EMC DataDomain – After incoming data has been de-duplicated, the DataDomain appliance compresses the blocks using a standard algorithm.  If you look at statistics on an average DDR appliance you’ll see 1.5-2X compression on top of the de-duplication savings.  DataDomain also offers an encryption option that encrypts the filesystem and does not affect the de-duplication or compression ratios achieved.

EMC Celerra NAS – Celerra De-Duplication combines single instance store with file level compression.  First, the Celerra hashes the files to find any duplicates, then removes the duplicates, replacing them with a pointer.  Then the remaining files are compressed.  If Celerra compressed the files first, the hash process would not be able to find duplicate files.

So what’s up with NetApp’s numbers?

Back to my earlier post on Dedupe vs. Compression; what is the deal with NetApp’s dedupe+compression numbers being mostly the same as with compression alone?  Well, I don’t know all of the details about the implementation of compression in ONTAP 8.0.1, but based on what I’ve been able to find, compression could be happening before de-duplication.  This would easily explain the storage savings graph that Vaughn provided in his blog.  Also, NetApp claims that ONTAP compression is inline, and we already know that ONTAP de-duplication is a post-process technology.  This suggests that compression is occurring during the initial writes, while de-duplication is coming along after the fact looking for duplicate 4KB blocks.  Maybe the de-duplication engine in ONTAP uncompresses the 4KB block before checking for duplicates but that would seem to increase CPU overhead on the filer unnecessarily.

Encryption before or after de-duplication/compression – What about compliance?

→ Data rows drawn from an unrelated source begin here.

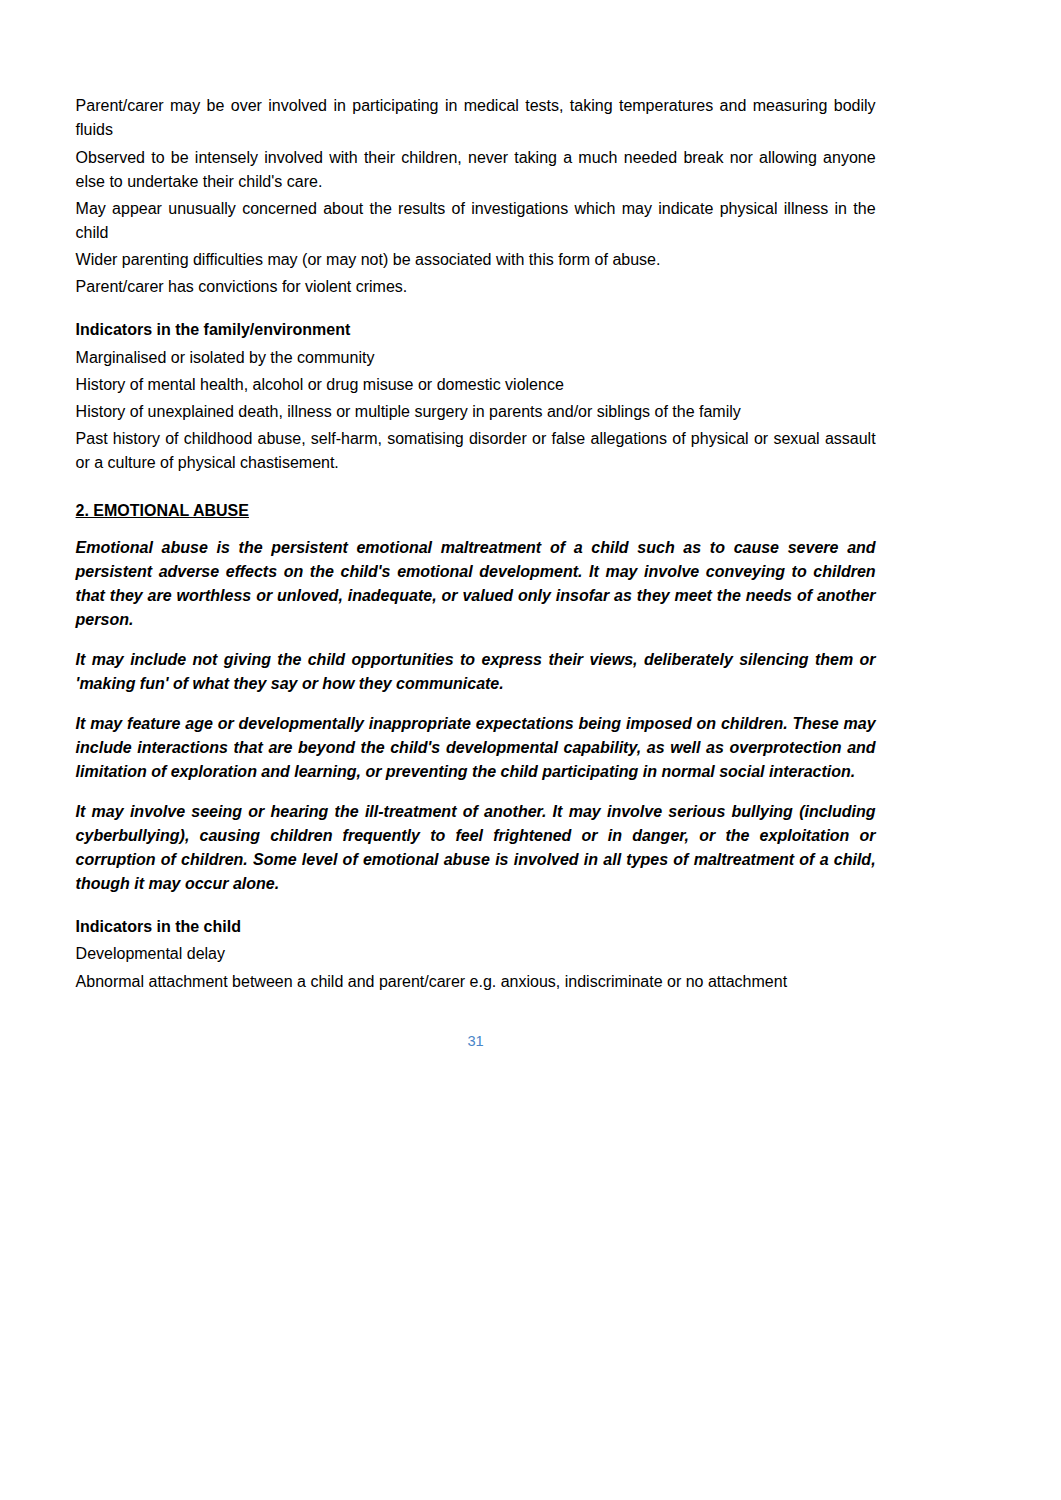Parent/carer may be over involved in participating in medical tests, taking temperatures and measuring bodily fluids
Observed to be intensely involved with their children, never taking a much needed break nor allowing anyone else to undertake their child's care.
May appear unusually concerned about the results of investigations which may indicate physical illness in the child
Wider parenting difficulties may (or may not) be associated with this form of abuse.
Parent/carer has convictions for violent crimes.
Indicators in the family/environment
Marginalised or isolated by the community
History of mental health, alcohol or drug misuse or domestic violence
History of unexplained death, illness or multiple surgery in parents and/or siblings of the family
Past history of childhood abuse, self-harm, somatising disorder or false allegations of physical or sexual assault or a culture of physical chastisement.
2. EMOTIONAL ABUSE
Emotional abuse is the persistent emotional maltreatment of a child such as to cause severe and persistent adverse effects on the child's emotional development. It may involve conveying to children that they are worthless or unloved, inadequate, or valued only insofar as they meet the needs of another person.
It may include not giving the child opportunities to express their views, deliberately silencing them or 'making fun' of what they say or how they communicate.
It may feature age or developmentally inappropriate expectations being imposed on children. These may include interactions that are beyond the child's developmental capability, as well as overprotection and limitation of exploration and learning, or preventing the child participating in normal social interaction.
It may involve seeing or hearing the ill-treatment of another. It may involve serious bullying (including cyberbullying), causing children frequently to feel frightened or in danger, or the exploitation or corruption of children. Some level of emotional abuse is involved in all types of maltreatment of a child, though it may occur alone.
Indicators in the child
Developmental delay
Abnormal attachment between a child and parent/carer e.g. anxious, indiscriminate or no attachment
31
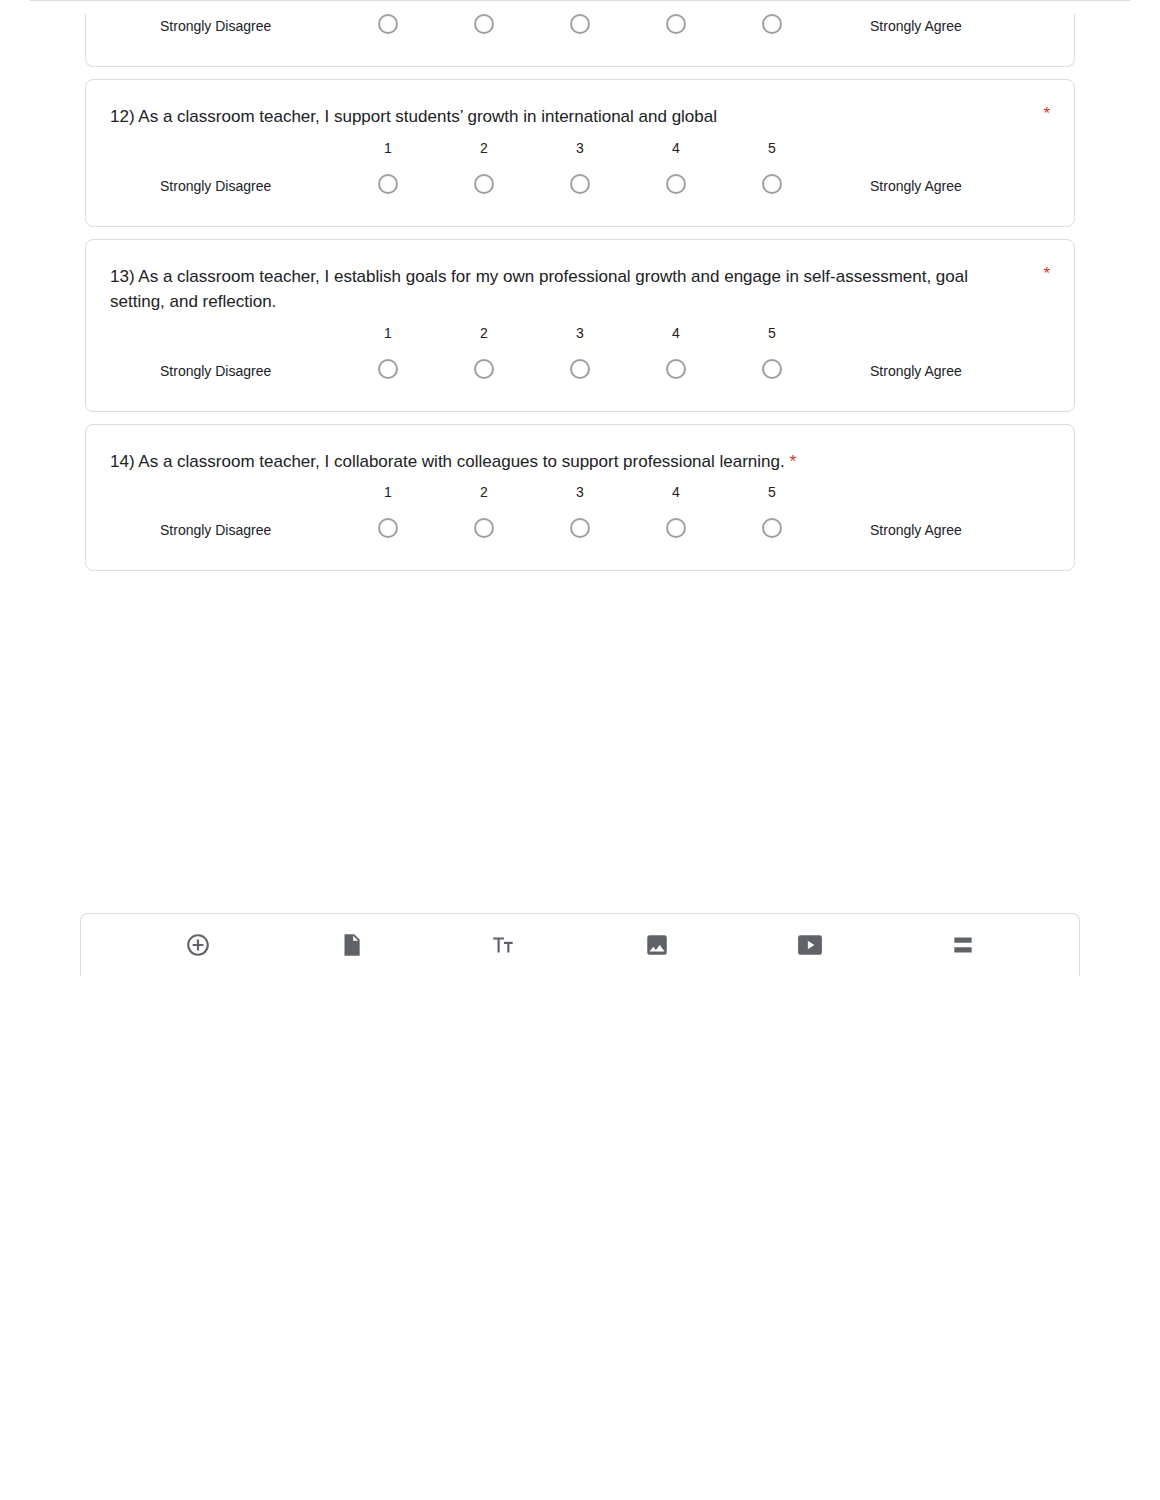Strongly Disagree
Strongly Agree
*
12) As a classroom teacher, I support students’ growth in international and global
1 2 3 4 5
Strongly Disagree
Strongly Agree
*
13) As a classroom teacher, I establish goals for my own professional growth and engage in self-assessment, goal setting, and reflection.
1 2 3 4 5
Strongly Disagree
Strongly Agree
14) As a classroom teacher, I collaborate with colleagues to support professional learning. *
1 2 3 4 5
Strongly Disagree
Strongly Agree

I make a recommendation here to encrypt data last, ie: after all data-reduction technologies have been applied.  However, the caveat is that for some customers, with some data, this is simply not possible.  If you must encrypt data end-to-end for compliance or business/national security reasons, then by all means, do it.  The unfortunate byproduct of that requirement is that you may get very little space savings on that data from de-duplication both in primary storage and in a backup environment.  This also affects WAN bandwidth when replicating since encrypted data is difficult to compress and accelerate as well.